A noticeable reduction in maternal mortality has been substantiated by Dr. Janie Pak, the Obstetrics and Gynaecology Fellow attached to the Global Health WONDOOR Programme.
The WONDOOR programme is one provided by the University Hospitals in the United States, to reduce maternal and neonatal mortality rates through academic enrichment in under-resourced communities, both in the US and internationally.
Guyana was targeted for this support in light of findings that “Guyana has the 49th highest Maternal Mortality Ratio (MMR) in the world ranking with 270 per 100,000 live births. Compare this to the rate for the U.S. of 24 per 100,000 live births. WONDOOR has designed and implemented a sustainable and self-perpetuating residency programme that will raise the level of care. This four-year programme will help train citizens of Guyana in obstetrics and gynaecology for long-term success.”
Dr. Pak has been placed at the GPHC as a representative of the Obstetrics and Gynaecology Residency programme which is coordinated by Dr. Margaret Larkins-Pettigrew and Dr. Ruth Darkenne.
Dr. Pak has been at the GPHC since July 7 of this year and is tasked with helping to facilitate the clinical teaching of Obstetrics and Gynaecology residents. She has committed to lending her support in this regard until June of 2018.
However, Dr. Pak has underscored that while maternal mortality is a huge issue here its prevalence is not unique to Guyana. But according to her, there has been clear evidence that the Residency programme has been making an impact at the GPHC. As she displayed a graph, she pointed out that while there were a total of 15 maternal deaths at the GPHC since the introduction of the Residency programme in 2012, there has been a constant decline, with eight cases being recorded thus far for this year.

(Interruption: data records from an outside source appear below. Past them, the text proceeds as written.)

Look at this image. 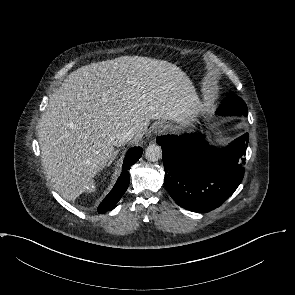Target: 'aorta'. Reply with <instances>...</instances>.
Segmentation results:
<instances>
[{
	"instance_id": "obj_1",
	"label": "aorta",
	"mask_w": 295,
	"mask_h": 295,
	"mask_svg": "<svg viewBox=\"0 0 295 295\" xmlns=\"http://www.w3.org/2000/svg\"><path fill=\"white\" fill-rule=\"evenodd\" d=\"M145 157L148 161L155 162L162 157V149L157 144L149 145L145 151Z\"/></svg>"
}]
</instances>
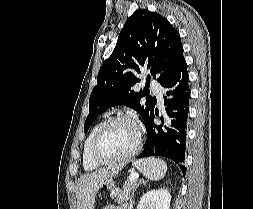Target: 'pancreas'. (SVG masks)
<instances>
[{"instance_id":"cf45deb5","label":"pancreas","mask_w":253,"mask_h":209,"mask_svg":"<svg viewBox=\"0 0 253 209\" xmlns=\"http://www.w3.org/2000/svg\"><path fill=\"white\" fill-rule=\"evenodd\" d=\"M135 186V182L127 180L124 183L122 189L112 194L111 198H115V202L117 203H123L124 201H127L132 197L135 191Z\"/></svg>"}]
</instances>
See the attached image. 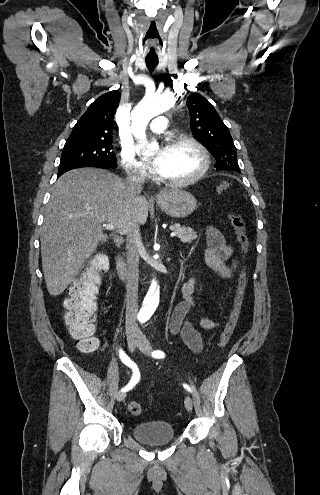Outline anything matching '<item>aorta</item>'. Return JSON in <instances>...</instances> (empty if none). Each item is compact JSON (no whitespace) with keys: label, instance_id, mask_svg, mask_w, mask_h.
I'll return each instance as SVG.
<instances>
[{"label":"aorta","instance_id":"obj_1","mask_svg":"<svg viewBox=\"0 0 320 495\" xmlns=\"http://www.w3.org/2000/svg\"><path fill=\"white\" fill-rule=\"evenodd\" d=\"M177 101L170 92L160 96L146 95L131 113V131L136 140L139 151L147 156L153 155L159 149L157 143H149L146 136V127L149 121L174 107ZM160 289L155 280L152 281L149 291L143 301L142 311L150 317L159 304Z\"/></svg>","mask_w":320,"mask_h":495}]
</instances>
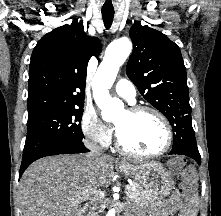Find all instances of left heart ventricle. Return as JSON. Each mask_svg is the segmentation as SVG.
Returning <instances> with one entry per match:
<instances>
[{
	"label": "left heart ventricle",
	"instance_id": "left-heart-ventricle-1",
	"mask_svg": "<svg viewBox=\"0 0 221 216\" xmlns=\"http://www.w3.org/2000/svg\"><path fill=\"white\" fill-rule=\"evenodd\" d=\"M115 127L122 143L135 151L155 152L165 144L164 126L152 114L133 115L124 111L117 117Z\"/></svg>",
	"mask_w": 221,
	"mask_h": 216
}]
</instances>
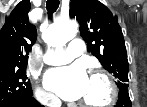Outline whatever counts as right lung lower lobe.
Masks as SVG:
<instances>
[{
    "mask_svg": "<svg viewBox=\"0 0 147 107\" xmlns=\"http://www.w3.org/2000/svg\"><path fill=\"white\" fill-rule=\"evenodd\" d=\"M5 107H43V106L40 105L33 97L29 96L15 100L7 104Z\"/></svg>",
    "mask_w": 147,
    "mask_h": 107,
    "instance_id": "98d812e1",
    "label": "right lung lower lobe"
}]
</instances>
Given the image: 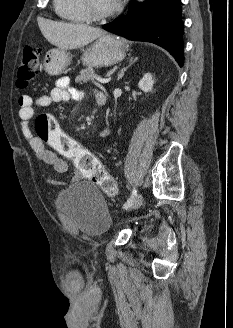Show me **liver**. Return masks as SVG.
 <instances>
[{
  "label": "liver",
  "mask_w": 233,
  "mask_h": 328,
  "mask_svg": "<svg viewBox=\"0 0 233 328\" xmlns=\"http://www.w3.org/2000/svg\"><path fill=\"white\" fill-rule=\"evenodd\" d=\"M38 25L43 36L58 49H77L104 34L99 28L86 24H72L39 19Z\"/></svg>",
  "instance_id": "1"
}]
</instances>
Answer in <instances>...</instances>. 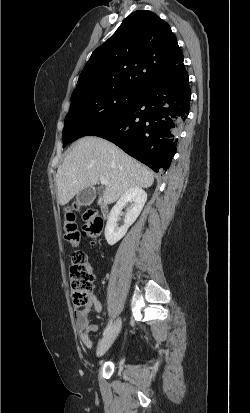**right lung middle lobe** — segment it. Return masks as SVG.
Wrapping results in <instances>:
<instances>
[{"label":"right lung middle lobe","mask_w":250,"mask_h":413,"mask_svg":"<svg viewBox=\"0 0 250 413\" xmlns=\"http://www.w3.org/2000/svg\"><path fill=\"white\" fill-rule=\"evenodd\" d=\"M138 89L117 87L72 94L63 129V147L106 124L137 98Z\"/></svg>","instance_id":"1"}]
</instances>
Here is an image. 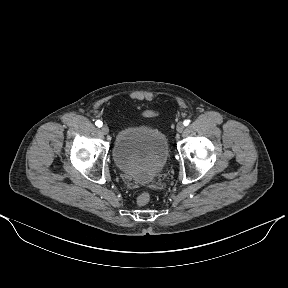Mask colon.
<instances>
[{
  "mask_svg": "<svg viewBox=\"0 0 288 288\" xmlns=\"http://www.w3.org/2000/svg\"><path fill=\"white\" fill-rule=\"evenodd\" d=\"M142 115L145 116V117H153V116L157 115V112L156 111L147 110V111H144L142 113ZM149 202H150V195L148 193H146V192L141 193L137 197V203L140 206L147 205Z\"/></svg>",
  "mask_w": 288,
  "mask_h": 288,
  "instance_id": "obj_1",
  "label": "colon"
}]
</instances>
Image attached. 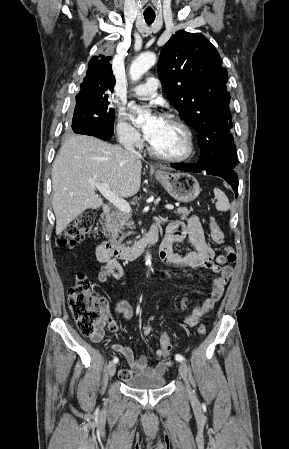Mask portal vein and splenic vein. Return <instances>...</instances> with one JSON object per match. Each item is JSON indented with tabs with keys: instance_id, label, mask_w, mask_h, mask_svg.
I'll use <instances>...</instances> for the list:
<instances>
[{
	"instance_id": "obj_1",
	"label": "portal vein and splenic vein",
	"mask_w": 289,
	"mask_h": 449,
	"mask_svg": "<svg viewBox=\"0 0 289 449\" xmlns=\"http://www.w3.org/2000/svg\"><path fill=\"white\" fill-rule=\"evenodd\" d=\"M93 187L97 188L99 192L109 201L111 202L116 208H118L120 211L129 213L131 211V207L129 203L124 200L123 198L117 196L114 194L111 190L108 184L106 183H91ZM166 208L169 210H172L174 206L172 204H167Z\"/></svg>"
}]
</instances>
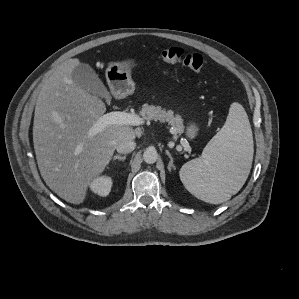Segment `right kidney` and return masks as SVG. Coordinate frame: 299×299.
<instances>
[{"label":"right kidney","instance_id":"1","mask_svg":"<svg viewBox=\"0 0 299 299\" xmlns=\"http://www.w3.org/2000/svg\"><path fill=\"white\" fill-rule=\"evenodd\" d=\"M91 190L99 196H107L112 187V179L108 176L95 178L90 184Z\"/></svg>","mask_w":299,"mask_h":299}]
</instances>
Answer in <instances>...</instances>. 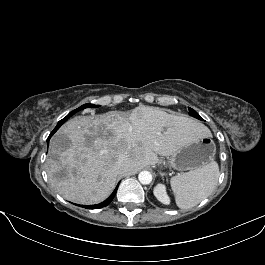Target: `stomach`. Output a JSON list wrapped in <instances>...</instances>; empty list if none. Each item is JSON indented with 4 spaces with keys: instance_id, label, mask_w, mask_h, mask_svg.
<instances>
[{
    "instance_id": "1",
    "label": "stomach",
    "mask_w": 265,
    "mask_h": 265,
    "mask_svg": "<svg viewBox=\"0 0 265 265\" xmlns=\"http://www.w3.org/2000/svg\"><path fill=\"white\" fill-rule=\"evenodd\" d=\"M216 152L210 134L188 137L183 144L168 157L167 166L178 171L195 170L209 164Z\"/></svg>"
}]
</instances>
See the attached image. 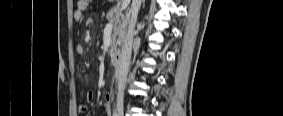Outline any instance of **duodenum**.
I'll use <instances>...</instances> for the list:
<instances>
[{"instance_id": "1", "label": "duodenum", "mask_w": 283, "mask_h": 116, "mask_svg": "<svg viewBox=\"0 0 283 116\" xmlns=\"http://www.w3.org/2000/svg\"><path fill=\"white\" fill-rule=\"evenodd\" d=\"M111 61L112 64L115 66V68H118L120 66V62H121V53L118 50H115L112 52L111 55ZM118 81V76H117V72L114 75V79H113V86H115L117 84Z\"/></svg>"}]
</instances>
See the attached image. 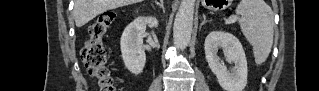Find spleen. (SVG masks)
I'll return each mask as SVG.
<instances>
[{
	"label": "spleen",
	"mask_w": 319,
	"mask_h": 91,
	"mask_svg": "<svg viewBox=\"0 0 319 91\" xmlns=\"http://www.w3.org/2000/svg\"><path fill=\"white\" fill-rule=\"evenodd\" d=\"M236 14L242 18L240 27L253 47L255 63L263 64L273 44L274 16L271 7L264 0H242Z\"/></svg>",
	"instance_id": "spleen-1"
}]
</instances>
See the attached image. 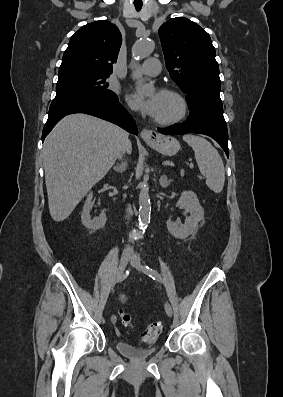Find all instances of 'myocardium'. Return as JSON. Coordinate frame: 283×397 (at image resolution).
Listing matches in <instances>:
<instances>
[{
  "instance_id": "myocardium-1",
  "label": "myocardium",
  "mask_w": 283,
  "mask_h": 397,
  "mask_svg": "<svg viewBox=\"0 0 283 397\" xmlns=\"http://www.w3.org/2000/svg\"><path fill=\"white\" fill-rule=\"evenodd\" d=\"M159 94H165L173 96L179 103L180 110L177 115L168 119H154V122L161 126H170L182 121L188 113V102L184 95L179 91L172 88H163L159 91Z\"/></svg>"
}]
</instances>
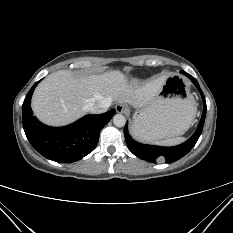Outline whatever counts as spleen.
Segmentation results:
<instances>
[{"mask_svg": "<svg viewBox=\"0 0 233 233\" xmlns=\"http://www.w3.org/2000/svg\"><path fill=\"white\" fill-rule=\"evenodd\" d=\"M131 133L135 138L138 139L133 126L131 127ZM184 140H185L184 137H174V138H169V139H165L162 141H157L155 142V144L163 145V146H173V145H178L182 143Z\"/></svg>", "mask_w": 233, "mask_h": 233, "instance_id": "1", "label": "spleen"}]
</instances>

Because some of these cases are deemed as potentially preventable, strategic efforts are being made to prepare the residents in training to avert such daunting outcomes.
The goal of the Residency programme, a situation that is already being attained, is that crucial expertise is always available at the GPHC to attend to even the most challenging deliveries. It is also expected that the expertise that the residents are gaining will eventually be expanded throughout the country.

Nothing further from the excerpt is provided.